Кристалл уныния, застывший в льдистой раме.
О, сколько раз в отчаяньи, часами,
Усталая от снов и чая грез былых,
Опавших, как листы, в провалы вод твоих,
Сквозила из тебя я тенью одинокой.
Но горе! В сумерки, в воде твоей глубокой
Постигла я тщету своей нагой мечты.[8]
Двойственность зеркал, темные воды бассейнов, листы, опадающие на поверхность вод, усталость от снов, сумерки над лесными водоемами, «тщета нагой мечты» – эти образы повторяются и текут в юношеской поэзии Ренье.

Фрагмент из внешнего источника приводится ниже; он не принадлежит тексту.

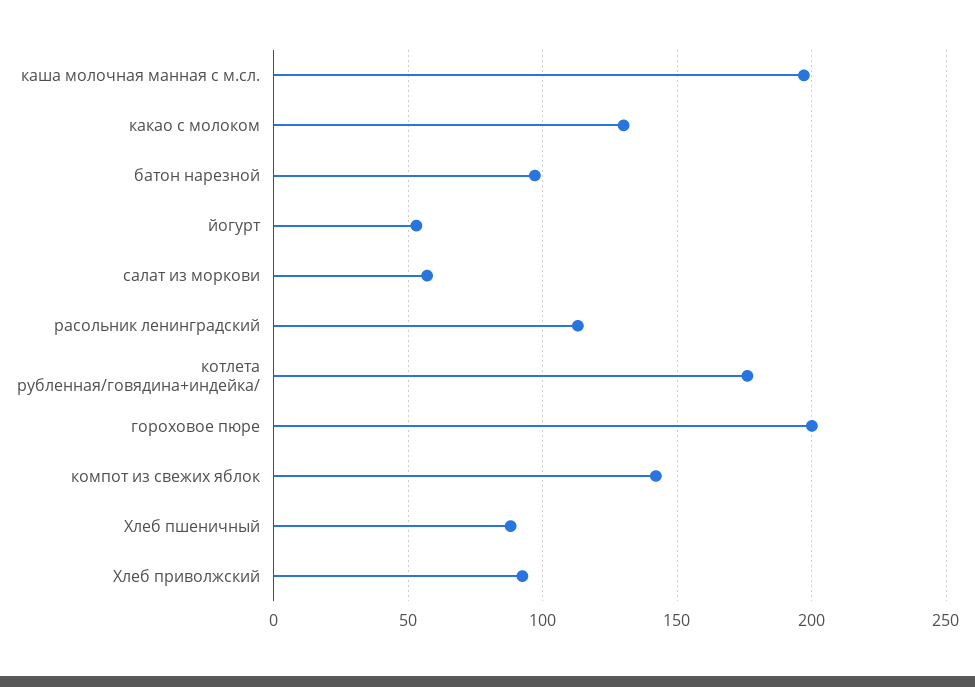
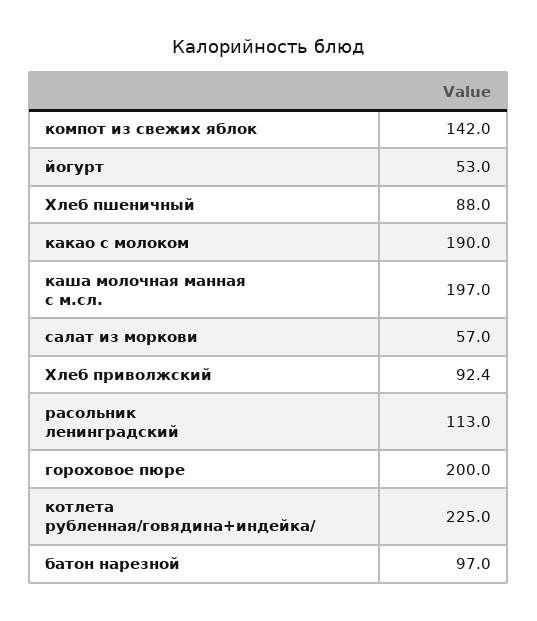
  {
    "каша молочная манная с м.сл.": 197,
-   "какао с молоком": 130,
+   "какао с молоком": 190,
    "батон нарезной": 97,
    "йогурт": 53,
    "салат из моркови": 57,
    "расольник ленинградский": 113,
-   "котлета рубленная/говядина+индейка/": 175,
+   "котлета рубленная/говядина+индейка/": 225,
    "гороховое пюре": 200,
    "компот из свежих яблок": 142,
    "Хлеб пшеничный": 88,
    "Хлеб приволжский": 92.4
  }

«Я смотрел, как в воду бассейна падали листья один за другим. Не было ли ошибкой, что в моей жизни я имел занятие иное, чем этот грустный счет часов, лист за листом, над грустными и чуткими водами. Все чаще падают листья. По два сразу. Слабый ветер, поднявшись, осторожно качает – прежде чем уронить – их, усталые, напрасные. Те, что падают в бассейн, сперва плавают по поверхности, потом набухают, тяжелеют и тонут наполовину. Вчерашние погрузились уже, другие еще бродят по поверхности. Сквозь прозрачность холодной воды, ясной до самого дна, исчервленного бронзой, видны целые кучи их – потонувших… Лампа горит в углу большой залы, и я стою, лицом прижавшись к окну. Я уже не вижу, как падают листья, но чувствую, как внутри меня самого что-то обрывается и медленно падает. Мне кажется, что в молчании я слышу падение моих мыслей. Они падают с очень большой высоты, одна за другой, медленно осыпаясь, и я принимаю их всем прошлым, что живет во мне. Мертвенное и легкое их ниспадение не тяжелит отшедшими порывами жизни. Гордость осыпается, лепестки славы облетают».[9] (Manuscrit trouve dans une armoire) [Рукопись, найденная в шкафу].
Все юношеские поэмы Ренье отличаются этой вечерней меланхолией усталой и безнадежной.
Нет у меня ничего,
Кроме трех золотых листьев и посоха
Из ясеня,
Да немного земли на подошвах ног,
Да немного вечера в моих волосах,
Да бликов моря в зрачках…
Потому что я долго шел по дорогам
Лесным и прибрежным,
И срезал ветвь ясеня,
И у спящей осени взял мимоходом
Три золотых листа…
Прими их. Они желты и нежны
И пронизаны
Алыми жилками.
В них запах славы и смерти.
Они трепетали под темным ветром судьбы.
Подержи их немного в своих нежных руках:
Они так легки, и помяни
Того, кто постучался в твою дверь вечером,
Того, кто сидел молча,
Того, кто уходя унес
Свой черный посох
И оставил тебе эти золотые листья
Цвета смерти и солнца…
Разожми руку, прикрой за собою дверь,
И пусть ветер подхватит их
И унесет…[10]
Все проходит, и в пожелтевших уборах пышной осени поэт чует «запах Славы и Смерти». И ту, которую он любит, он может попросить только о том, чтобы она подержала в руках «три золотых листа цвета Смерти и Солнца» и отпустила их по воле ветра.
Эта грусть характерна для юношеской поэзии Анри де Ренье. В эти годы он видел грустную девушку в барке, на темной реке, в вечерних сумерках. Он ее звал призывным и сладким именем Эвридики. Какие-то древние печали жили в глубине ее снов. Она сидела в лодке и плакала. А напротив сидел павлин, своим ослепительным хвостом наполняя всю ладью. Незапамятная грусть темнила ее глаза, и она говорила голосом древним и истинным, голосом столь тихим, точно он доносился с другого берега реки, с другого берега Судьбы.